ABOUT THIS EXERCISE —
Copy exactly, please, each line of the data below until the line that contains "Rendered at 1241 by 1754 pixels." has been copied, beginning at the top.

Stored data entries —
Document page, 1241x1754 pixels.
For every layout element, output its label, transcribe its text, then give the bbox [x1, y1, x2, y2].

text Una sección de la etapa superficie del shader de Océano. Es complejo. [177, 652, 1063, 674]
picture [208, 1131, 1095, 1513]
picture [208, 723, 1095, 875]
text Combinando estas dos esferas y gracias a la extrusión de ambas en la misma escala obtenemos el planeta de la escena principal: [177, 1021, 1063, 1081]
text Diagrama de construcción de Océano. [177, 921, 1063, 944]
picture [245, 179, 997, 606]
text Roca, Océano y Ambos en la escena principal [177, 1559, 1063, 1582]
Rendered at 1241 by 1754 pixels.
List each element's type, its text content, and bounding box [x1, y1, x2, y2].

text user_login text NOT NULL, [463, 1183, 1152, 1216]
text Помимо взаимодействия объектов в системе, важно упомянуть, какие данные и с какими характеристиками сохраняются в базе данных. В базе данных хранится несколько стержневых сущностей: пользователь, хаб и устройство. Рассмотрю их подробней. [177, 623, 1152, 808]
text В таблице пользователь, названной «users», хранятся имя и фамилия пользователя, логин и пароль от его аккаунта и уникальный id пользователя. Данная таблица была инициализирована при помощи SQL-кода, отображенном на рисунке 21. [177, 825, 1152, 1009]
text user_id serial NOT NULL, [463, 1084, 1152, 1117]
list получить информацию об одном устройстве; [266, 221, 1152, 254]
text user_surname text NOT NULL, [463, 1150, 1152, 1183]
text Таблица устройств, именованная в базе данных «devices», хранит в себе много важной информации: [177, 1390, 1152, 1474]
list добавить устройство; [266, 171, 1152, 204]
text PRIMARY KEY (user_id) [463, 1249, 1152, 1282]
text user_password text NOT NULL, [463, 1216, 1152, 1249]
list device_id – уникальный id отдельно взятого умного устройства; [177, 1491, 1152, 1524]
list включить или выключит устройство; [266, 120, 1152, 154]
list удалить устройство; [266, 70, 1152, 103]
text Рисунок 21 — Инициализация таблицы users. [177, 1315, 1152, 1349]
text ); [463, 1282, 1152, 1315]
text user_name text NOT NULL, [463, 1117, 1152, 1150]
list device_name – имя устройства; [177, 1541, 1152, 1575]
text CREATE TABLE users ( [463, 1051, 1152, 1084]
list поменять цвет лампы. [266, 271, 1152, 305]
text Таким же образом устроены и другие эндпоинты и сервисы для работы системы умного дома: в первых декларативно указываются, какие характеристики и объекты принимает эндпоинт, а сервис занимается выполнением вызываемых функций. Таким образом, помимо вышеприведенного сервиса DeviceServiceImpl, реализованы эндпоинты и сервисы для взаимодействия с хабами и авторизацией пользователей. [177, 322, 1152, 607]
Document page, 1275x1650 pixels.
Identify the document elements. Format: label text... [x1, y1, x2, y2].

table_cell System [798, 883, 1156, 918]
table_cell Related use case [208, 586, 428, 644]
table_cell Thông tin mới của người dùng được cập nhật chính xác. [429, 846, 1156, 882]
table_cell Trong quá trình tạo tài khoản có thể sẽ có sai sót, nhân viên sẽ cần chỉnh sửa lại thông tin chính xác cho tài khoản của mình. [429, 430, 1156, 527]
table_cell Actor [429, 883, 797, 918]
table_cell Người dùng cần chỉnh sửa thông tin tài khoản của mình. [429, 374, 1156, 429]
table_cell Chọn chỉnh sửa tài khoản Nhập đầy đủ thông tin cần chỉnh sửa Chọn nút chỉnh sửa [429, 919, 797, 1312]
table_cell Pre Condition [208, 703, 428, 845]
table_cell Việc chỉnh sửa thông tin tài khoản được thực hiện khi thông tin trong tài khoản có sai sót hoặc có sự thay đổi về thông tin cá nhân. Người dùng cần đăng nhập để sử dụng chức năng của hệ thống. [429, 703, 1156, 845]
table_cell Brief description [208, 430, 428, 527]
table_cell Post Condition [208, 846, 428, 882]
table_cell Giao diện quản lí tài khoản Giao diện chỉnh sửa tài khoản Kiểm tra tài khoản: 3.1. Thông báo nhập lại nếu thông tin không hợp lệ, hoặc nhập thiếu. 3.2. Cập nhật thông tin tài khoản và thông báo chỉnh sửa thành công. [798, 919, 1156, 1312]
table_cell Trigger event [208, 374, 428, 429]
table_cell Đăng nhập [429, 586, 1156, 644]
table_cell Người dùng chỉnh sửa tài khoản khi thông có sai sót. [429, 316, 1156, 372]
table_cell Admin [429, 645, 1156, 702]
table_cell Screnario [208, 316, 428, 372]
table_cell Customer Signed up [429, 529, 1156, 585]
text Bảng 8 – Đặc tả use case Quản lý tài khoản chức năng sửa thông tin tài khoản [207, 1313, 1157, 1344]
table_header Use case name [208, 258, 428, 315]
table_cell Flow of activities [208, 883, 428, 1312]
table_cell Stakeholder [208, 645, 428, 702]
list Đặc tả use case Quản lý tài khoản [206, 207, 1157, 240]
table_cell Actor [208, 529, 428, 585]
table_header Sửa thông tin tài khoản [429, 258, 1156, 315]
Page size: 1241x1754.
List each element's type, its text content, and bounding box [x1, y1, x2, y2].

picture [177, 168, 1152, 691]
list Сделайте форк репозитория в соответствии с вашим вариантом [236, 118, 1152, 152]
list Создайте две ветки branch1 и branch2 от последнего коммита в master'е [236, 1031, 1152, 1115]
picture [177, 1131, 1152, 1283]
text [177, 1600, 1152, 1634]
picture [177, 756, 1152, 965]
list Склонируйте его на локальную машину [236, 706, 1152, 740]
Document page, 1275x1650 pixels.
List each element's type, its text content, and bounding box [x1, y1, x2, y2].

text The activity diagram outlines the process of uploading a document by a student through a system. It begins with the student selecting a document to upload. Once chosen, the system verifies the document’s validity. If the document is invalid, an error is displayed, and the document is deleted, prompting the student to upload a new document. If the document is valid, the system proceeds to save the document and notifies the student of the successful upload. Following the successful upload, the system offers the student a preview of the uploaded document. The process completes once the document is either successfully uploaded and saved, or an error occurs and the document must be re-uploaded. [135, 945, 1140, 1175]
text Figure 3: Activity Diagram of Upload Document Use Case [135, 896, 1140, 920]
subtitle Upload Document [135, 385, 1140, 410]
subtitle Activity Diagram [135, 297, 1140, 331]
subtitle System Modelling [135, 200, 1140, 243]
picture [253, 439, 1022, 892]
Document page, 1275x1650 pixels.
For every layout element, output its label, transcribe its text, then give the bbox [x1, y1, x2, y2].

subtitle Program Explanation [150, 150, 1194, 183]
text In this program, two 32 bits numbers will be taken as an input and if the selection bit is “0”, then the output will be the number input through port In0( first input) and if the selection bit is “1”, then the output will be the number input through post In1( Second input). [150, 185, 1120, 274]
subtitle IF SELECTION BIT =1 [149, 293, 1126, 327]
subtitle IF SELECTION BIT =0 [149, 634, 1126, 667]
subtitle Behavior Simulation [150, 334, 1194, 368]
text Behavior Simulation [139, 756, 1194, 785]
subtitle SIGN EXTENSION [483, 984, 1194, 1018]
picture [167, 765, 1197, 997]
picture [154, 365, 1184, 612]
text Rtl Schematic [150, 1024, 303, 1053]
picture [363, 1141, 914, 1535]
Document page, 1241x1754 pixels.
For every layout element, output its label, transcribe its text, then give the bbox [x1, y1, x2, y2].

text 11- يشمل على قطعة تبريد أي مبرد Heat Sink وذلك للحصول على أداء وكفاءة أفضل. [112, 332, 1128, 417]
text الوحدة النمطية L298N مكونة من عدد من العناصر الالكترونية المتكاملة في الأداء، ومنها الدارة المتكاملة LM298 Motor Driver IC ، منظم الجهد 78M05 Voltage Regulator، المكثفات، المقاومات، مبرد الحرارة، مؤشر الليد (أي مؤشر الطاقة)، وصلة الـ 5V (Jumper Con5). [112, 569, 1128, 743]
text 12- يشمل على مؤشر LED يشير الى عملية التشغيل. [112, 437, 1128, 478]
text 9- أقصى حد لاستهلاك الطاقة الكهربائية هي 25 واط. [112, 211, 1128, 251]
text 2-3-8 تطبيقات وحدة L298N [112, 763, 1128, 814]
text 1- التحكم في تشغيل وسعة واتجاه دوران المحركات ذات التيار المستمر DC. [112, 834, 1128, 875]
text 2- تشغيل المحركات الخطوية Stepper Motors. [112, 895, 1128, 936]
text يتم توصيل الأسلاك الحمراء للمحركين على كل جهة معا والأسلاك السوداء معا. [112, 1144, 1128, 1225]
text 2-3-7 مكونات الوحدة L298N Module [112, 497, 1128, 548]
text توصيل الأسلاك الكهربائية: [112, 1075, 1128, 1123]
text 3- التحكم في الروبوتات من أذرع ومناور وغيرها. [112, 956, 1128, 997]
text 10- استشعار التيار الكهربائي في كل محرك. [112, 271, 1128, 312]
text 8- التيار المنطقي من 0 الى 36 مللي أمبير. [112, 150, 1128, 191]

SOLUTION FOR THIS PROBLEM —
Document page, 1241x1754 pixels.
For every layout element, output its label, transcribe its text, then give the bbox [x1, y1, x2, y2].

text Una sección de la etapa superficie del shader de Océano. Es complejo. [177, 652, 1063, 674]
picture [208, 1131, 1095, 1513]
picture [208, 723, 1095, 875]
text Combinando estas dos esferas y gracias a la extrusión de ambas en la misma escala obtenemos el planeta de la escena principal: [177, 1021, 1063, 1081]
text Diagrama de construcción de Océano. [177, 921, 1063, 944]
picture [245, 179, 997, 606]
text Roca, Océano y Ambos en la escena principal [177, 1559, 1063, 1582]
Rendered at 1241 by 1754 pixels.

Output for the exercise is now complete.